Brasilia cherche à convaincre Paris d'accroître ses transferts de technologies pour l'aider notamment à intégrer le réacteur dans le sous-marin.
"Si le Brésil veut avoir accès aux connaissances de la technologie nucléaire, ce n'est pas pour faire la guerre" mais pour soutenir les pays "qui veulent la paix", a assuré Lula.
- "Très mauvais accord" -
Après la défense, l'économie. Quelques heures plus tard, sur l'avenir de l'accord commercial entre Union européenne et Mercosur (Brésil, Argentine, Uruguay, Paraguay, Bolivie), la dissonance a été beaucoup plus franche.

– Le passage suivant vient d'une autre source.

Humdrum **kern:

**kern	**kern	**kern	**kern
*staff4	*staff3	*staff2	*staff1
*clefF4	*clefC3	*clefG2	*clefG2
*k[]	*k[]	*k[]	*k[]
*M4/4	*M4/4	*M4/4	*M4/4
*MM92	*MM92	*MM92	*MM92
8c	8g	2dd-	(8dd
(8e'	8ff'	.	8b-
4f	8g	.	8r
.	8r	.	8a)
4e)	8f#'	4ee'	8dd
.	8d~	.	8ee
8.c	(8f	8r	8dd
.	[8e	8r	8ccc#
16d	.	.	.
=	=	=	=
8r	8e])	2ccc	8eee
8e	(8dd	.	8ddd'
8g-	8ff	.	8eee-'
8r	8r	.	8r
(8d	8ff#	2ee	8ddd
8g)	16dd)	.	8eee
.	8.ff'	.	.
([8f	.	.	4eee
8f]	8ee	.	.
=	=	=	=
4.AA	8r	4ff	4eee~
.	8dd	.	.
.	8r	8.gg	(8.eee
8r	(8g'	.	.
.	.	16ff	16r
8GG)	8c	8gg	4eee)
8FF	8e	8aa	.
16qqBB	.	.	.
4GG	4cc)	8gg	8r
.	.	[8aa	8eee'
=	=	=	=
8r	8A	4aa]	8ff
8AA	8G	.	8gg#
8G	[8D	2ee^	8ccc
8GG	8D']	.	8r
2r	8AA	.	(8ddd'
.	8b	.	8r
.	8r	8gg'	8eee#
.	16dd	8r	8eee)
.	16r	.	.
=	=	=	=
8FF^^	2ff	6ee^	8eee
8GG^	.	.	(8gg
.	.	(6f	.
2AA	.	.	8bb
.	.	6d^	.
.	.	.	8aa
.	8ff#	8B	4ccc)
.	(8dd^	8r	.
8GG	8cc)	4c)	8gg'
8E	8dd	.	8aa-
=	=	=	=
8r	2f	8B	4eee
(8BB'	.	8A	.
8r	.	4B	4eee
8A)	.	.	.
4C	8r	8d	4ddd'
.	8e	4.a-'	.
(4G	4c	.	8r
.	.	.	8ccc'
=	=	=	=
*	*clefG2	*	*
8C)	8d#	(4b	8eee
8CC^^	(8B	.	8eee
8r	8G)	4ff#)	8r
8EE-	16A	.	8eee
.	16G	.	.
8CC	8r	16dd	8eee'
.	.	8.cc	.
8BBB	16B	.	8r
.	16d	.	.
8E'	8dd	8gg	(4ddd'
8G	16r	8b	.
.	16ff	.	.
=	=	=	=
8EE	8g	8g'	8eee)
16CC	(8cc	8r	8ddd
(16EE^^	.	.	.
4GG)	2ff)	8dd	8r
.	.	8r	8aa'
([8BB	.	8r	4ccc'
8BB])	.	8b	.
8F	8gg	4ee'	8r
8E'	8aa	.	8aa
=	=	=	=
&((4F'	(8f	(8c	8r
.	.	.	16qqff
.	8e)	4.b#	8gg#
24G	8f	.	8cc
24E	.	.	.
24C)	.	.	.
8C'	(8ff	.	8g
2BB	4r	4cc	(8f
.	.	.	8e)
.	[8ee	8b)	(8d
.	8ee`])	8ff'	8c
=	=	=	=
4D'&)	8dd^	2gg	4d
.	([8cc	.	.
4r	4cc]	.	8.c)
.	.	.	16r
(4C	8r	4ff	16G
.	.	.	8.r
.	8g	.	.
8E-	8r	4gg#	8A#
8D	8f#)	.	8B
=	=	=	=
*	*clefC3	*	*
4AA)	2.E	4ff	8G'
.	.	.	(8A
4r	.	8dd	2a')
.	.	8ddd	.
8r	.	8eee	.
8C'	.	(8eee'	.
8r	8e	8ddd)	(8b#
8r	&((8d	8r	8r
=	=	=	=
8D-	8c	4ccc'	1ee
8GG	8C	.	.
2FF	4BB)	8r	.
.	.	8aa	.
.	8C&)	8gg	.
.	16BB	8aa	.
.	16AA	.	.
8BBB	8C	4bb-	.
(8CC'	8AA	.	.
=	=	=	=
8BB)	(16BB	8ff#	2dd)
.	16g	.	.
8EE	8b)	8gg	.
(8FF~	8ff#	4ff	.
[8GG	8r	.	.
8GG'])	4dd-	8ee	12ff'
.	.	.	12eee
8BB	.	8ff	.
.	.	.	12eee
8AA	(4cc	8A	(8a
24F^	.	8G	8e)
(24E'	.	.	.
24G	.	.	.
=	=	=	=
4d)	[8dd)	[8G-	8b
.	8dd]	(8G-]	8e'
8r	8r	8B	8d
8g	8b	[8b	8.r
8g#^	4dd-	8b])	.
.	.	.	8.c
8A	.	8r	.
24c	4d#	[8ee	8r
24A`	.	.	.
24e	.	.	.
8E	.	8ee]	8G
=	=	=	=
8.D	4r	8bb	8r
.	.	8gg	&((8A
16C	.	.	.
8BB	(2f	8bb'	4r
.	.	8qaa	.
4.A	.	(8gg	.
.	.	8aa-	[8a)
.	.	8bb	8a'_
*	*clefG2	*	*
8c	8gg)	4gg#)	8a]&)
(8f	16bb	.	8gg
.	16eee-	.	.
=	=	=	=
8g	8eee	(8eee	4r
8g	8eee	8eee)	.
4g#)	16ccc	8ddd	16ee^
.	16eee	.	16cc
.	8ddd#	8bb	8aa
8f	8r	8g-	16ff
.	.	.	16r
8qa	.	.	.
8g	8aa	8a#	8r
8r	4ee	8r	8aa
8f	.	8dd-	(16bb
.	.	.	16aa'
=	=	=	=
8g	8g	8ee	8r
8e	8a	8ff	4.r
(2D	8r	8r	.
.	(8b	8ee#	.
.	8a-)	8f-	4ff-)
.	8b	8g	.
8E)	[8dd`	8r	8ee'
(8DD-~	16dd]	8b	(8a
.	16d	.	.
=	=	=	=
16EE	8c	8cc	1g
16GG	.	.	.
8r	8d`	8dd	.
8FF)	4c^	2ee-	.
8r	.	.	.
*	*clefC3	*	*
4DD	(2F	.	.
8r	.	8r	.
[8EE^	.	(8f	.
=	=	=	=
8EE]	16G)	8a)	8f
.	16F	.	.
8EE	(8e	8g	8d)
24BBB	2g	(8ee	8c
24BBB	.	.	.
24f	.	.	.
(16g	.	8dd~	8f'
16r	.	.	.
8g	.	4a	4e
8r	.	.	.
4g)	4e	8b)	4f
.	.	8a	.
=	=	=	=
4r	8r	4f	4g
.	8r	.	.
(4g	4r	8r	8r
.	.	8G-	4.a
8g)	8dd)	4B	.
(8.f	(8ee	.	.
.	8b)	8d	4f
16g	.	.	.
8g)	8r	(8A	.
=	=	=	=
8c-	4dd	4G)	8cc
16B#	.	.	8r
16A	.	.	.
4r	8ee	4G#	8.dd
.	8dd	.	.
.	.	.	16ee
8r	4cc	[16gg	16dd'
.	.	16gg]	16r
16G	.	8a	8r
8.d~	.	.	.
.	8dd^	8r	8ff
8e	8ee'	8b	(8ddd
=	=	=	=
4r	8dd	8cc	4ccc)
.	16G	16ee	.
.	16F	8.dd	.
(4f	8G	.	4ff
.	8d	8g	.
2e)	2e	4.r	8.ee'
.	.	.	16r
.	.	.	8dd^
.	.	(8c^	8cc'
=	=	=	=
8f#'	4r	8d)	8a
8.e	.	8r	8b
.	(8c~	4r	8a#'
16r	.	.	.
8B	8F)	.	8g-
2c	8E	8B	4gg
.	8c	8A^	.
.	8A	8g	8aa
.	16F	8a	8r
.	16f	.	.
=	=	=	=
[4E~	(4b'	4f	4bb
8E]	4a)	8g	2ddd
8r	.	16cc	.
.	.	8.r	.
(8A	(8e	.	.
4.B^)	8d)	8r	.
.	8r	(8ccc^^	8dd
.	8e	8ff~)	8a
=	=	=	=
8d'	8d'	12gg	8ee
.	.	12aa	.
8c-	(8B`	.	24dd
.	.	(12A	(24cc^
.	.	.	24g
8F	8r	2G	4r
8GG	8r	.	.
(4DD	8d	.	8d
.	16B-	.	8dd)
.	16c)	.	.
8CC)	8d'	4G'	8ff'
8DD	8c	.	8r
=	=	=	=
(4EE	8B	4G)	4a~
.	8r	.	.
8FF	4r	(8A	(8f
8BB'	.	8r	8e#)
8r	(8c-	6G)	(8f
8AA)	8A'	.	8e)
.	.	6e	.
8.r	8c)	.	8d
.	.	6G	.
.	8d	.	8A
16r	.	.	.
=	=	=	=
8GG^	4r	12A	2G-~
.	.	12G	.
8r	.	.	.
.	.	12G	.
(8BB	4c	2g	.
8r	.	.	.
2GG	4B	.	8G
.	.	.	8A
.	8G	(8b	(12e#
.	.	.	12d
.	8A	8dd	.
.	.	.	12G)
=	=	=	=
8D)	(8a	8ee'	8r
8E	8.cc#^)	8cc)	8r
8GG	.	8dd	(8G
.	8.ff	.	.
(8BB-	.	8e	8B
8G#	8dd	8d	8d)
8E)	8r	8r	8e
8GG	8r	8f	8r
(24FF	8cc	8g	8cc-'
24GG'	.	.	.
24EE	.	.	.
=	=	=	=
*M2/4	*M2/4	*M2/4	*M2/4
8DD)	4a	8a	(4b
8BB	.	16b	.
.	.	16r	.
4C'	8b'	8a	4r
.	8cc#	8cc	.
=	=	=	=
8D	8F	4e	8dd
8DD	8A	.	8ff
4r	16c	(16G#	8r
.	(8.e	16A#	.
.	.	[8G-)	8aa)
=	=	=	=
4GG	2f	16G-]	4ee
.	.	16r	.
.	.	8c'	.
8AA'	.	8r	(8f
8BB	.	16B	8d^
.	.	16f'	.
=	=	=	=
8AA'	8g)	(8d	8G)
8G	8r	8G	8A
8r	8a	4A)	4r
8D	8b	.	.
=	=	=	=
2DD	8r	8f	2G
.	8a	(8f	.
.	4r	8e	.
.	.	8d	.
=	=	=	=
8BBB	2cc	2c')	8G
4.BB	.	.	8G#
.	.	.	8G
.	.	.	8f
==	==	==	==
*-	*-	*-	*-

L'accord UE-Mercosur "tel qu'il est aujourd'hui négocié est un très mauvais accord, pour vous et pour nous", a affirmé M. Macron devant un parterre d'entrepreneurs brésiliens à Sao Paulo (sud-est), la capitale économique.
"Bâtissons un nouvel accord (...) qui soit responsable d'un point de vue de développement, de climat et de biodiversité", a-t-il défendu.
Le projet de traité, dont les discussions ont commencé en 1999, entend supprimer la majorité des droits de douane entre les deux zones en créant un espace de plus de 700 millions de consommateurs.
Après un accord politique en 2019, plusieurs pays dont la France ont bloqué son adoption, une opposition qui s'est renforcée avec la crise agricole qui sévit en Europe. D'autres pays européens comme l'Allemagne et l'Espagne plaident à l'inverse pour son entrée en vigueur.
Poids lourd du Mercosur, le Brésil, Lula en tête, défend sans relâche l'accord.
M. Macron a aussi vanté les opportunités d'affaires en France auprès des entreprises brésiliennes: "Nous vous aimons" et "nous avons besoin que vous nous aimiez encore davantage", a-t-il exhorté.
La France est le troisième investisseur au Brésil, avec plus de 40 milliards d'euros de stocks d'investissements directs. Mais les investissements brésiliens en France se montent à moins de deux milliards d'euros.
Pour le dernier jour de sa visite jeudi, le président français sera accueilli dans la capitale Brasilia par Lula pour des échanges dominés par les grands enjeux internationaux.